Board of Regents Chairman David J. McMillan said the early talk of pay cuts was just talk. The search for a new president was conducted — "after some considerable discussion" behind closed doors, he said — without salary restrictions.

"The fact that there were not restrictions on salary was important," McMillan said, "while mindful of the concern that the public and legislators and the university community and everybody has about rising [administrative] salaries."

As the Star Tribune reported this fall, some regents and state lawmakers suggested this fall that a salary cut would "send a strong message to families grappling with ever-costlier tuition and legislators wary of granting the U's funding requests in full."

Talented university administrators, they argued, would be so eager to seize the reins at a Big Ten school, they'd be willing to work for cheap. Cutting Kaler's salary in half would save the taxpayers a solid $300,000 right off the bat.

Three hundred thousand dollars, interestingly, is the amount of the settlement the university paid out a few years ago to two women in Kaler's office who were groped, hounded and harassed by former U athletic director Norwood Teague.

Gabel, who's been on a whirlwind tour of the U's five campuses around the state this week, will sit down with the Board of Regents on Friday and again next week. The taxpayers won't know how much they'll be proposing to pay her until the offer is made in public, probably next week.

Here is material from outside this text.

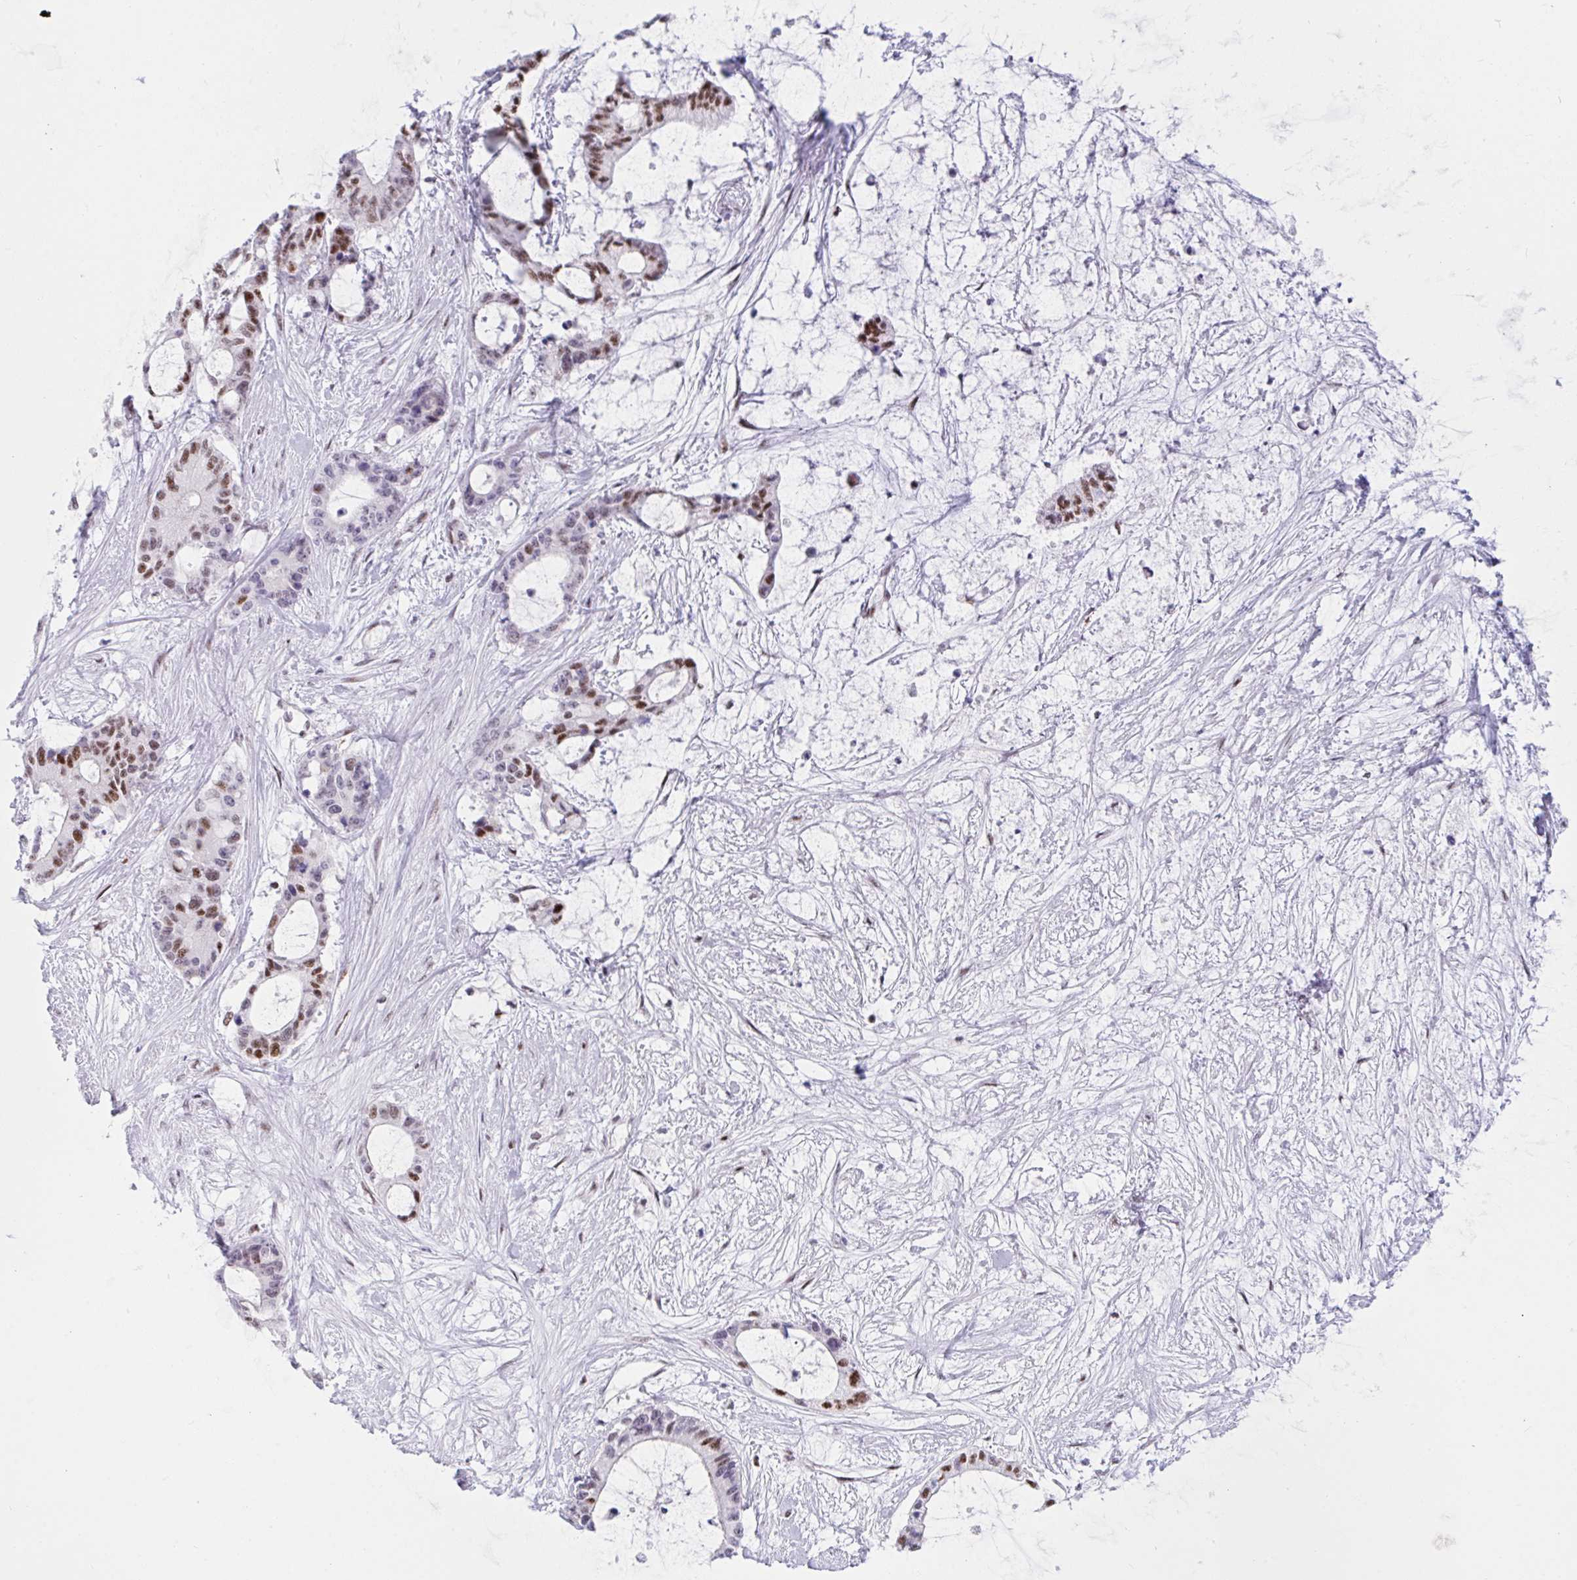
{"staining": {"intensity": "strong", "quantity": "<25%", "location": "nuclear"}, "tissue": "liver cancer", "cell_type": "Tumor cells", "image_type": "cancer", "snomed": [{"axis": "morphology", "description": "Normal tissue, NOS"}, {"axis": "morphology", "description": "Cholangiocarcinoma"}, {"axis": "topography", "description": "Liver"}, {"axis": "topography", "description": "Peripheral nerve tissue"}], "caption": "Immunohistochemistry (IHC) image of neoplastic tissue: human liver cancer (cholangiocarcinoma) stained using IHC displays medium levels of strong protein expression localized specifically in the nuclear of tumor cells, appearing as a nuclear brown color.", "gene": "IKZF2", "patient": {"sex": "female", "age": 73}}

"I'd be way ahead of my skis to be talking [salary] numbers or outcomes," McMillan said. But the job market for university presidents is competitive, he said, "and we expect to pay in a marketplace environment."

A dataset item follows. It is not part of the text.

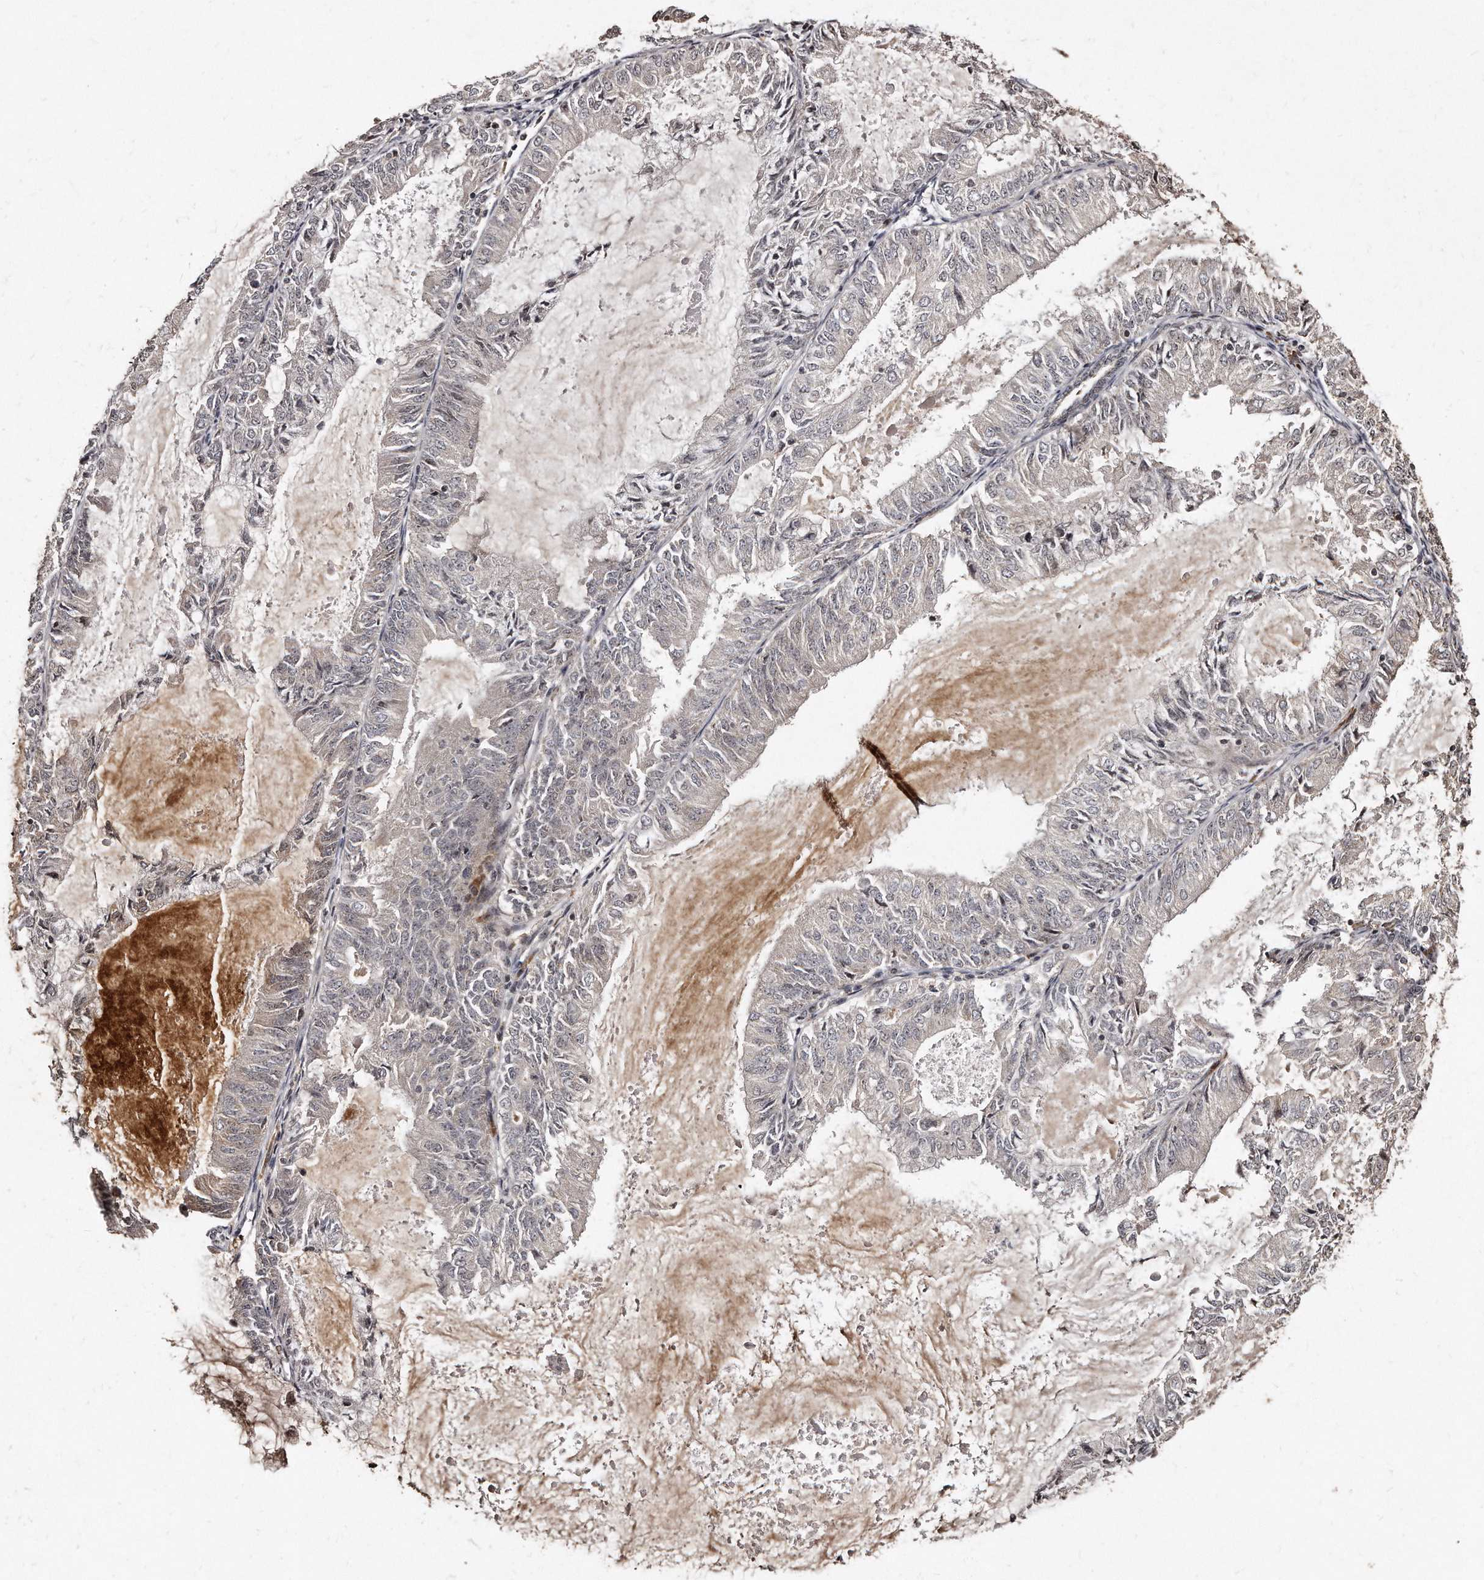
{"staining": {"intensity": "weak", "quantity": "25%-75%", "location": "nuclear"}, "tissue": "endometrial cancer", "cell_type": "Tumor cells", "image_type": "cancer", "snomed": [{"axis": "morphology", "description": "Adenocarcinoma, NOS"}, {"axis": "topography", "description": "Endometrium"}], "caption": "There is low levels of weak nuclear positivity in tumor cells of adenocarcinoma (endometrial), as demonstrated by immunohistochemical staining (brown color).", "gene": "TSHR", "patient": {"sex": "female", "age": 57}}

As for offering Gabel a $300,000 salary to Kaler's $600,000, he said, "I don't expect that outcome."

Study after study has shown that women's salaries continue to trail men's, even when you adjust for other factors, like workers who stepped off the career track to start families. Higher education is no different. A 2017 study by the College and University Professional Association for Human Resources found that female college administrators earn 80 cents on the dollar compared to their male colleagues — just like the rest of the American workforce.

The U's next president will have a big job at a great school.

There was a University of Minnesota before there was a Minnesota. The U gave the world open-heart surgery, puffed rice, pacemakers, Gore-Tex and a sports mascot with eyes that follow you around the stadium no matter where you try to sit.

The university's next president inherits all the headaches that come with the job: fundraising, budget balancing, faculty senate meetings, mascot proximity, wrestling the Legislature for a cut of the state's projected $1.5 billion surplus, and trying to ensure less groping goes on in the athletics department.

"We went looking for the most qualified, talented and capable leader of this institution," McMillan said. "The fact that our finalist candidate is a woman is wonderful. It's a bonus, and a wonderful bonus, but we didn't set out with that outcome in mind."